A statistic has its own distribution, associated but distinct from the \"usual\" population distribution one thinks of. When one calculates a statistic from some data, you may intuitively think of it as being fixed. But while that measurement is fixed, the statistic has variability and thus has a distribution, because it is based on a sample. In layman\'s language: Basic inferential statistics is all about figuring out what\'s real and what\'s noise; the distribution represents noise and needs to be accounted for.

Inferential statistics is defined as the branch of statistics that is used to make inferences about the characteristics of a populations based on sample data.

One of the most important concepts in inferential statistics is that of the sampling distribution. That\'s because the use of a sampling distributions is what allows us to make \"probability\" statements in inferential statistics.

Typically, there is an assumption that every data point collected can be modeled as an independent and identically distributed random variable from the population distribution, F.  
Often (especially in introductory stats), we assume that we know something about F (e.g. that it\'s normal or exponential or Poisson) but there are still things about F that we\'d like to infer (like the variance of the normal or the mean of the Poisson).
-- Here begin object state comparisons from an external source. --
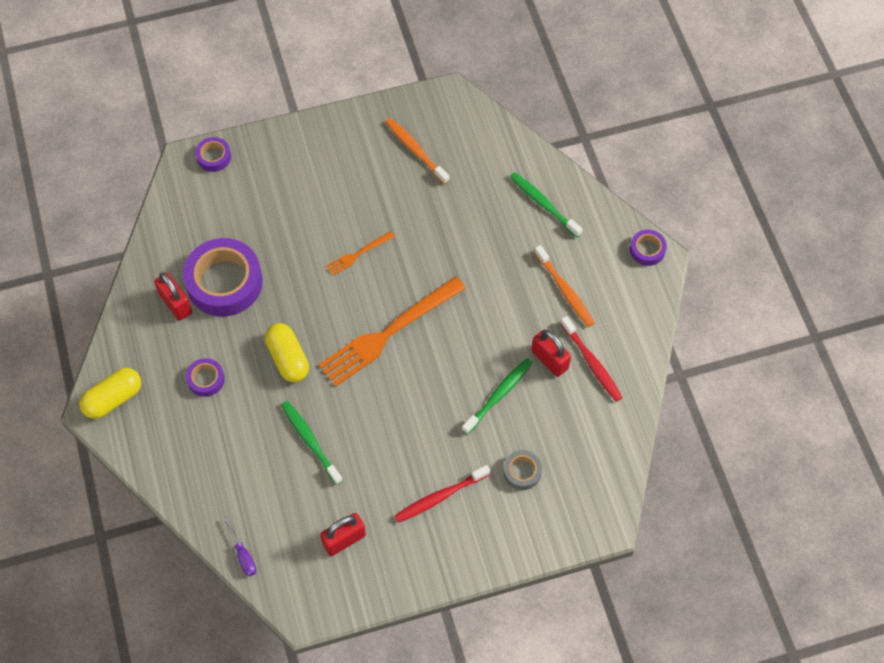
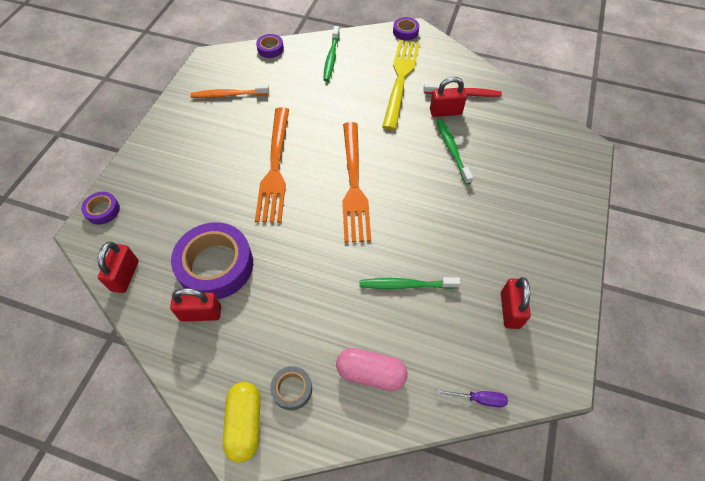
camera: 55 degrees left, 5 degrees down
(169, 224) = (125, 276): none -> red padlock
(206, 379) = (290, 331): purple tape -> purple tape (270, 49)
(210, 462) = (371, 373): none -> pink capsule
(288, 358) = (321, 259): yellow capsule -> none
(358, 254) = (275, 167): orange fork -> orange fork, size x2.18
(440, 496) = (511, 226): red toothbrush -> none
(522, 472) = (520, 169): grey tape -> grey tape (292, 389)
(544, 204) = (331, 57): green toothbrush -> green toothbrush turned 75 degrees counterclockwise
(564, 290) = (400, 79): orange toothbrush -> yellow fork

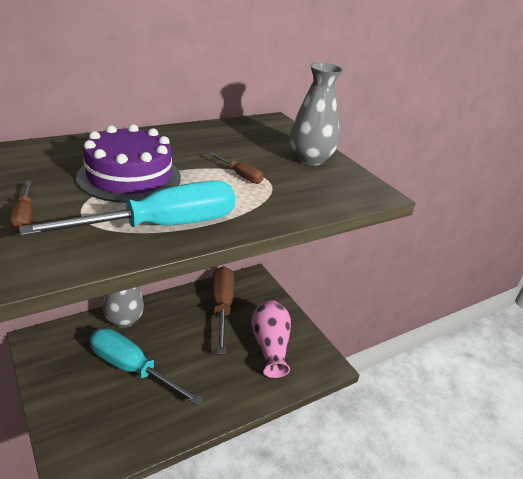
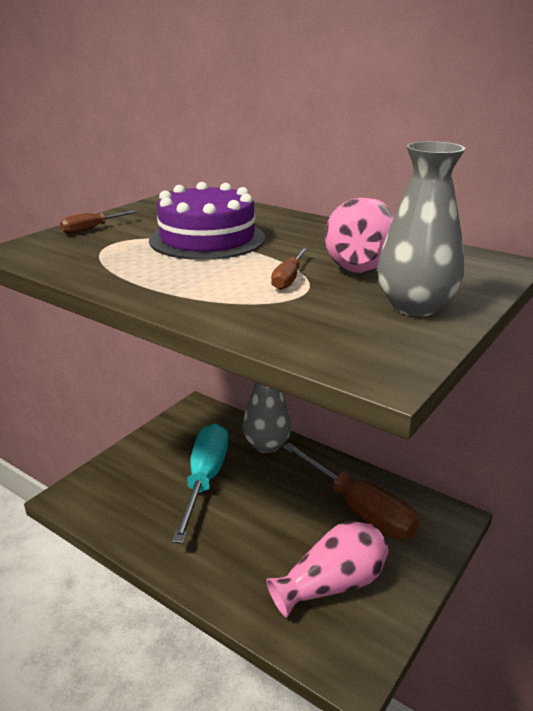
camera: 70 degrees right, 5 degrees down
(162, 226) = (124, 271): turquoise screwdriver -> none
(221, 307) = (359, 509): brown screwdriver -> brown screwdriver turned 75 degrees clockwise
(234, 147) = (362, 260): none -> pink vase

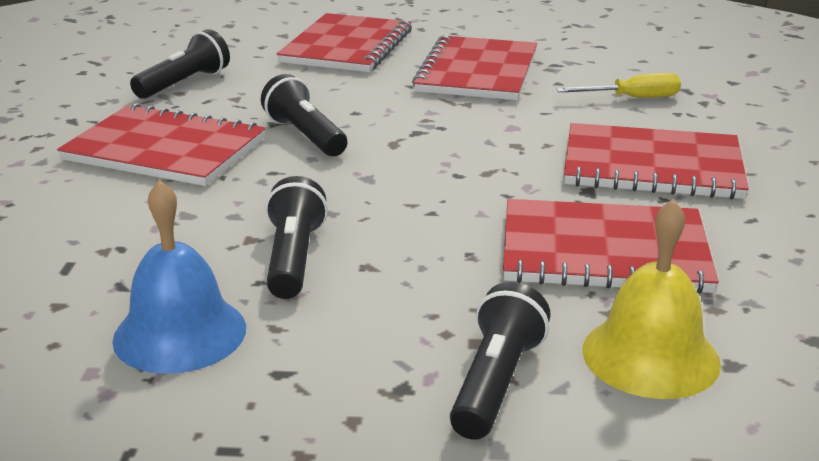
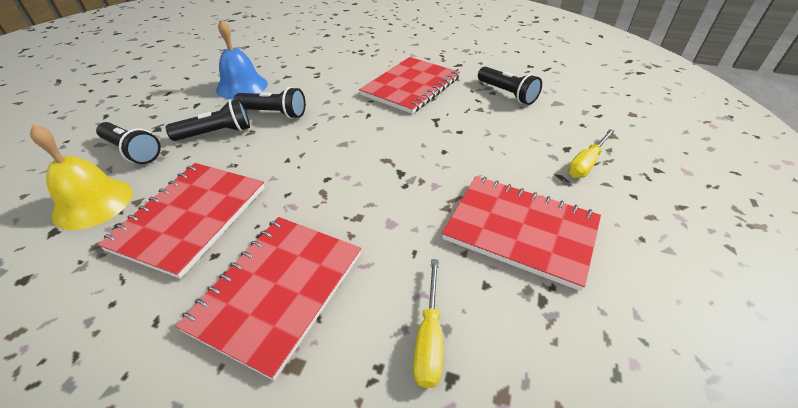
camera: 105 degrees right, 15 degrees up
(305, 136) = (411, 128): black flashlight -> black flashlight (217, 133)
(347, 47) = (586, 163): red notebook -> yellow screwdriver

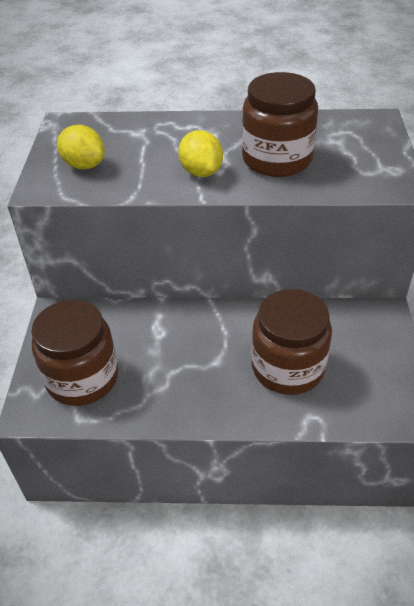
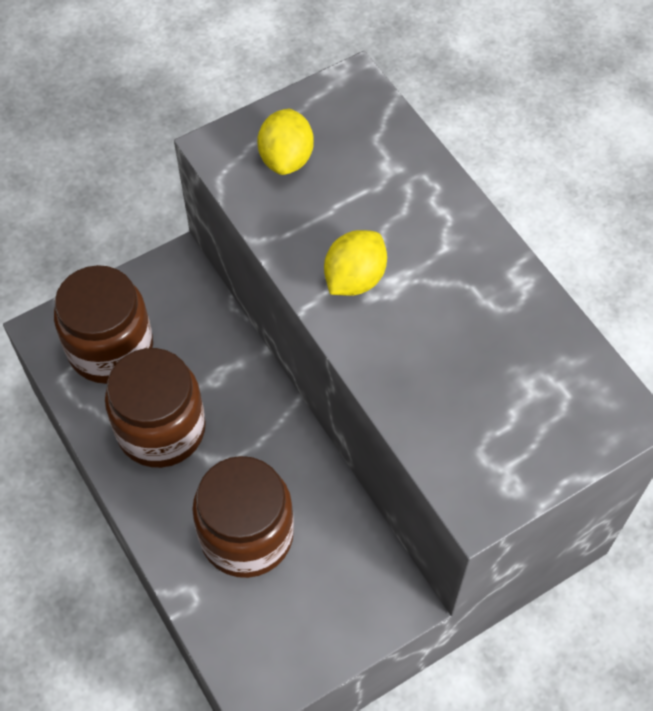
camera: 55 degrees right, 15 degrees up
(277, 159) = (438, 343): brown jar -> brown jar (161, 429)

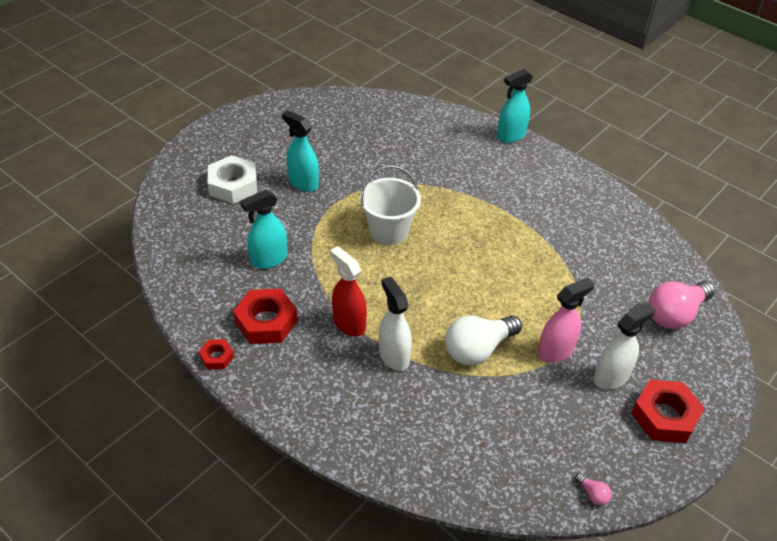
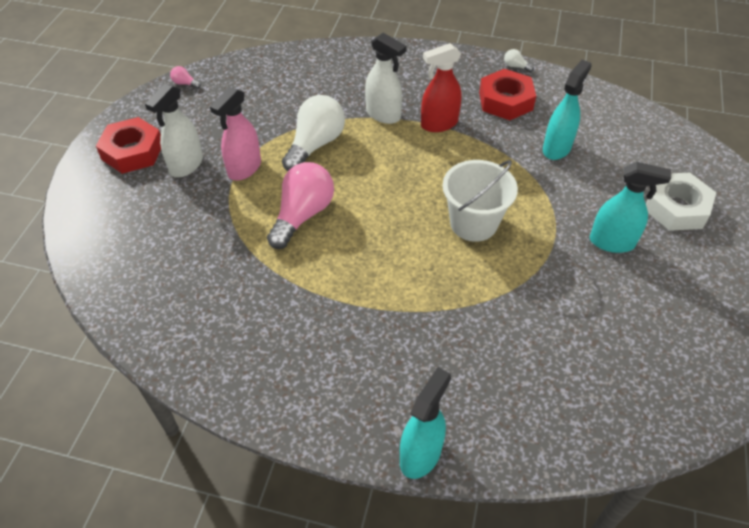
camera: 155 degrees right, 5 degrees up
(217, 357) = (515, 66): red nut -> white light bulb
(349, 323) = (439, 124): red spray bottle -> red spray bottle turned 135 degrees clockwise
(675, 314) = (127, 250): pink light bulb -> pink light bulb (302, 215)

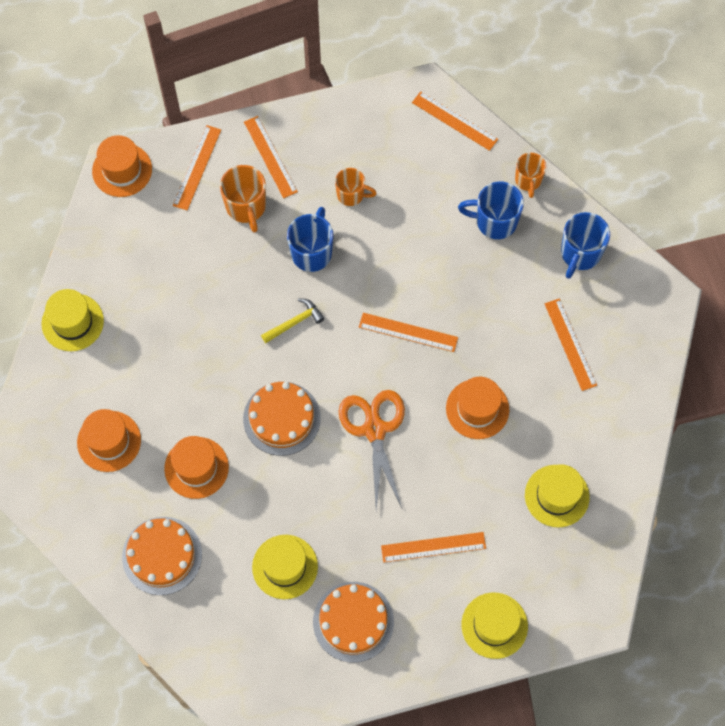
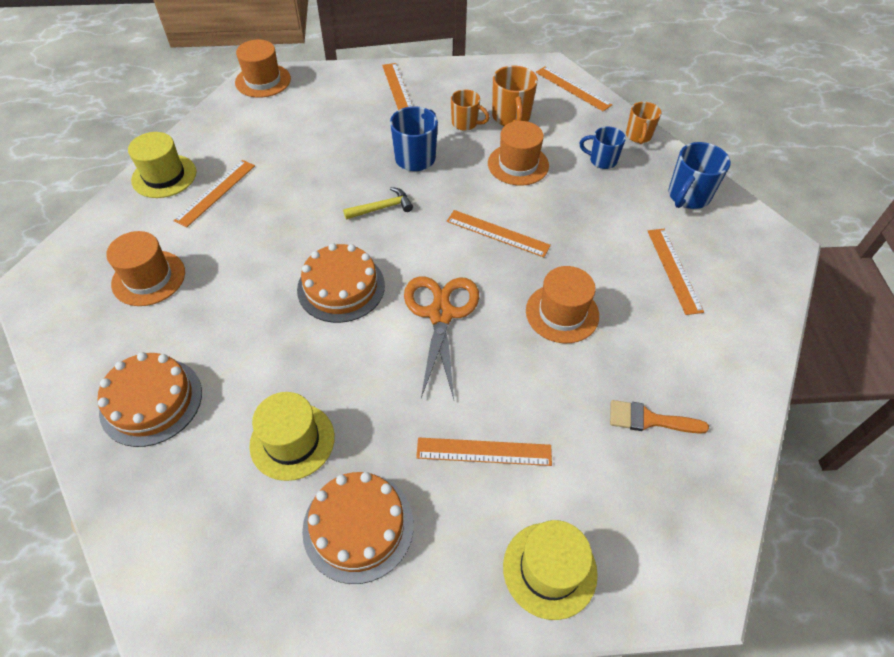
camera: 10 degrees right, 15 degrees down
(196, 467) = (230, 318): orange hat -> orange hat (518, 164)
(197, 167) = (330, 87): orange ruler -> orange ruler (215, 192)
(246, 207) = (364, 118): orange mug -> orange mug (511, 118)
(495, 221) = (602, 160): blue mug -> blue mug, size x0.67
(557, 496) = (649, 420): yellow hat -> orange brush

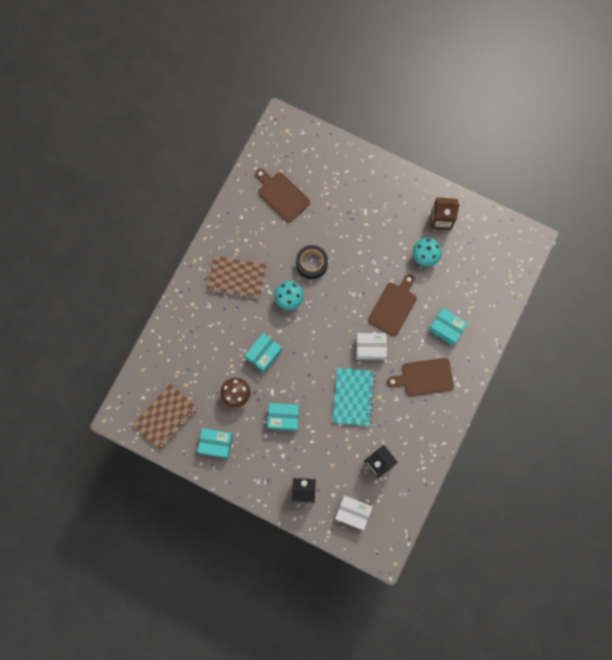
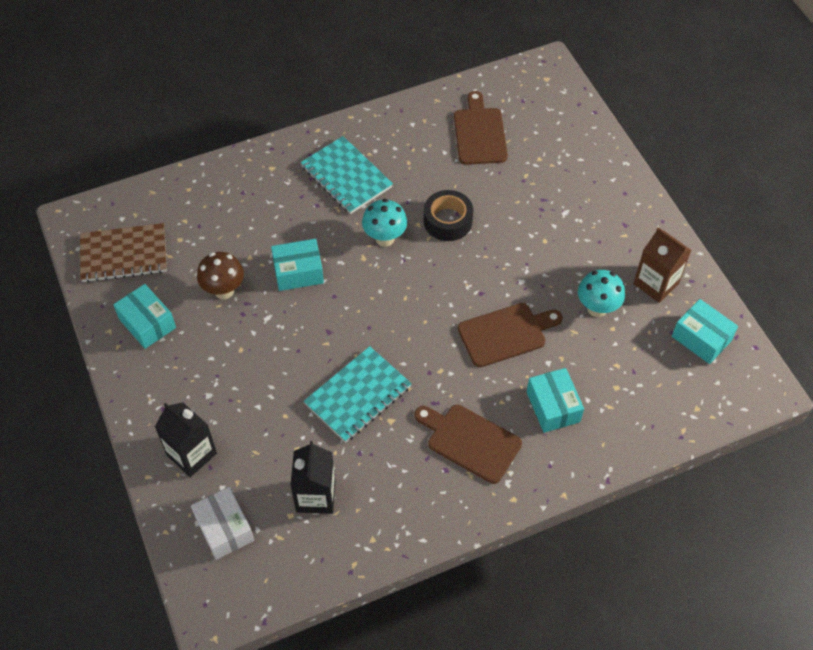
camera: 40 degrees right, 20 degrees down
(236, 278) = (346, 177): brown notebook -> turquoise notebook
(283, 417) = (252, 355): turquoise box -> turquoise box (701, 338)
(370, 348) = (433, 358): white box -> none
These unknown details about the distribution are described as unknown parameters.

So what can we do with the data (i.e. the IID random samples from F) to help us infer things about F? Commonly (but not in all branches of stats), we create estimators. An estimator is really just some function of the samples (hence it, like the samples themselves, is a random variable) that we think should take on values pretty close to the unknown parameter we want to estimate (e.g. the mean of F or its variance). But if the estimator is a random variable, it must have a distribution. We need to figure out something about this distribution if we expect to learn very much about the unknown parameter.